Em toda propriedade rural que visitei ao longo da vida profissional encontrei uma mulher que sabia o preço do produto, a data da vacina, o vencimento da parcela e o humor do banco. Ela administrava, planejava, negociava e decidia. O que faltava não era competência, era registro.
Para entender por que reconhecimento sem crédito é reconhecimento incompleto, o que muda quando a capacitação técnica chega a elas e por que participação não é o mesmo que protagonismo nas cooperativas, acesse gratuitamente o artigo completo em PDF, PROTAGONISMO, AUTONOMIA E EMPODERAMENTO DAS MULHERES NA GESTÃO DOS NEGÓCIOS AGROPECUÁRIOS E NA AGRICULTURA FAMILIAR: acesso a crédito, capacitação técnica e liderança em cooperativas, disponível ao final desta postagem.
O QUE NÃO SE MEDE NÃO SE PLANEJA
Durante muito tempo os registros admitiam apenas um responsável pelo estabelecimento agropecuário. A codireção existia na vida real e não existia no dado, e a invisibilidade da mulher no registro produziu, por décadas, sua invisibilidade no orçamento.
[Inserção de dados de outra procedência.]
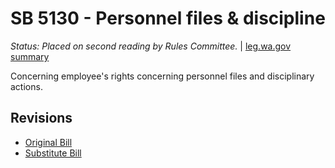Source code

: # SB 5130 - Personnel files & discipline
*Status: Placed on second reading by Rules Committee.* | [leg.wa.gov summary](https://app.leg.wa.gov/billsummary?BillNumber=5130&Year=2021)

Concerning employee's rights concerning personnel files and disciplinary actions.

## Revisions
* [Original Bill](1/)
* [Substitute Bill](S/)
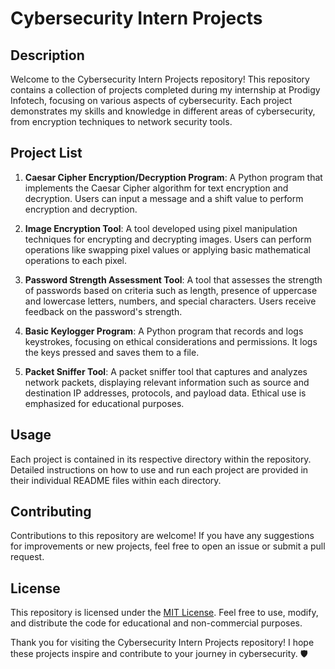 # Cybersecurity Intern Projects

## Description
Welcome to the Cybersecurity Intern Projects repository! This repository contains a collection of projects completed during my internship at Prodigy Infotech, focusing on various aspects of cybersecurity. Each project demonstrates my skills and knowledge in different areas of cybersecurity, from encryption techniques to network security tools.

## Project List
1. **Caesar Cipher Encryption/Decryption Program**: A Python program that implements the Caesar Cipher algorithm for text encryption and decryption. Users can input a message and a shift value to perform encryption and decryption.

2. **Image Encryption Tool**: A tool developed using pixel manipulation techniques for encrypting and decrypting images. Users can perform operations like swapping pixel values or applying basic mathematical operations to each pixel.

3. **Password Strength Assessment Tool**: A tool that assesses the strength of passwords based on criteria such as length, presence of uppercase and lowercase letters, numbers, and special characters. Users receive feedback on the password's strength.

4. **Basic Keylogger Program**: A Python program that records and logs keystrokes, focusing on ethical considerations and permissions. It logs the keys pressed and saves them to a file.

5. **Packet Sniffer Tool**: A packet sniffer tool that captures and analyzes network packets, displaying relevant information such as source and destination IP addresses, protocols, and payload data. Ethical use is emphasized for educational purposes.

## Usage
Each project is contained in its respective directory within the repository. Detailed instructions on how to use and run each project are provided in their individual README files within each directory.

## Contributing
Contributions to this repository are welcome! If you have any suggestions for improvements or new projects, feel free to open an issue or submit a pull request.

## License
This repository is licensed under the [MIT License](https://opensource.org/licenses/MIT). Feel free to use, modify, and distribute the code for educational and non-commercial purposes.

Thank you for visiting the Cybersecurity Intern Projects repository! I hope these projects inspire and contribute to your journey in cybersecurity. 🛡️
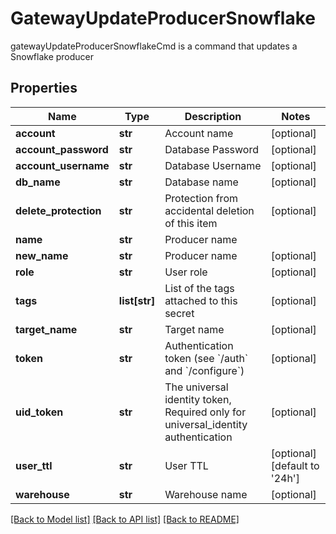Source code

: # GatewayUpdateProducerSnowflake

gatewayUpdateProducerSnowflakeCmd is a command that updates a Snowflake producer
## Properties
Name | Type | Description | Notes
------------ | ------------- | ------------- | -------------
**account** | **str** | Account name | [optional] 
**account_password** | **str** | Database Password | [optional] 
**account_username** | **str** | Database Username | [optional] 
**db_name** | **str** | Database name | [optional] 
**delete_protection** | **str** | Protection from accidental deletion of this item | [optional] 
**name** | **str** | Producer name | 
**new_name** | **str** | Producer name | [optional] 
**role** | **str** | User role | [optional] 
**tags** | **list[str]** | List of the tags attached to this secret | [optional] 
**target_name** | **str** | Target name | [optional] 
**token** | **str** | Authentication token (see &#x60;/auth&#x60; and &#x60;/configure&#x60;) | [optional] 
**uid_token** | **str** | The universal identity token, Required only for universal_identity authentication | [optional] 
**user_ttl** | **str** | User TTL | [optional] [default to '24h']
**warehouse** | **str** | Warehouse name | [optional] 

[[Back to Model list]](../README.md#documentation-for-models) [[Back to API list]](../README.md#documentation-for-api-endpoints) [[Back to README]](../README.md)


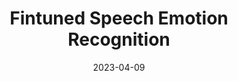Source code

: ---
title: "Fintuned Speech Emotion Recognition"
description: "Fine tuned a ResNet image classifer on the speech emotion recongition task."
date: 2023-04-09
redirect: "https://github.com/ahadjawaid/ser"
img: "assets/img/ser.png"
---
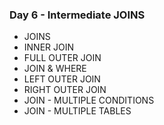 ### Day 6 - Intermediate JOINS

- JOINS
- INNER JOIN
- FULL OUTER JOIN
- JOIN & WHERE
- LEFT OUTER JOIN
- RIGHT OUTER JOIN
- JOIN - MULTIPLE CONDITIONS
- JOIN - MULTIPLE TABLES


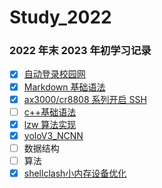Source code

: # Study_2022

### 2022 年末 2023 年初学习记录

- [x] [自动登录校园网](https://github.com/NakanoSanku/Study_2022/blob/master/autoLoginCampusNetwork.md)
- [x] [Markdown 基础语法](https://github.com/NakanoSanku/Study_2022/blob/master/MarkdownStudy.md)
- [x] [ax3000/cr8808 系列开启 SSH](https://github.com/NakanoSanku/Study_2022/blob/master/ax3000/ax3000-cr880x-SSH.md)
- [ ] [c++基础语法](https://github.com/NakanoSanku/Study_2022/blob/master/C%2B%2B/C%2B%2B.md)
- [x] [lzw 算法实现](https://github.com/NakanoSanku/StudyShare/tree/master/lzw)
- [x] [yoloV3_NCNN](https://github.com/NakanoSanku/StudyShare/tree/master/yolov3_ncnn.py)
- [ ] 数据结构
- [ ] 算法
- [x] [shellclash小内存设备优化](/shellclash小内存设备优化.md)
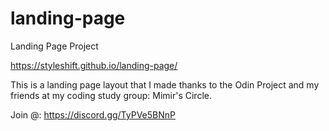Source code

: # landing-page
Landing Page Project

https://styleshift.github.io/landing-page/

This is a landing page layout that I made thanks to the Odin Project and my friends at my coding study group: Mimir's Circle. 

Join @: https://discord.gg/TyPVe5BNnP

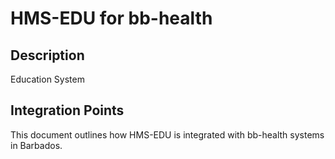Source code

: # HMS-EDU for bb-health

## Description

Education System

## Integration Points

This document outlines how HMS-EDU is integrated with bb-health systems in Barbados.
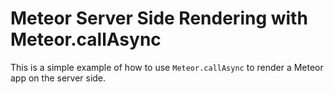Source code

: # Meteor Server Side Rendering with Meteor.callAsync

This is a simple example of how to use `Meteor.callAsync` to render a Meteor app on the server side.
CRÉDITO É A PROVA CONCRETA DA AUTONOMIA
Enquanto o financiamento sai no nome do marido, do pai ou do irmão, a mulher permanece operadora de um negócio que juridicamente não é dela. Não basta criar a linha de crédito, é preciso que ela seja conhecida, acessível e efetivamente vantajosa.
DE AJUDANTE A GESTORA
Por hábito, não por má intenção, a assistência técnica sempre falou com o homem da casa. Reverter isso exige convidar nominalmente as duas pessoas, considerar a jornada real das mulheres e tratar de gestão, custos e comercialização, não apenas dos temas historicamente destinados a elas.
DA PLATEIA À MESA DIRETORA
A presença feminina é majoritária no quadro de trabalho das cooperativas, mas segue reduzida nas posições de decisão. Um núcleo feminino que só organiza confraternizações cumpre função social, mas não produz liderança.
TRÊS APRENDIZADOS DOS ENCONTROS COM MULHERES DO CAMPO
A autoestima antecede a planilha. O obstáculo raramente é a capacidade e quase sempre a permissão. E quando uma mulher assume a decisão, ela não chega sozinha: leva consigo as filhas, as vizinhas e um jeito mais coletivo de conduzir.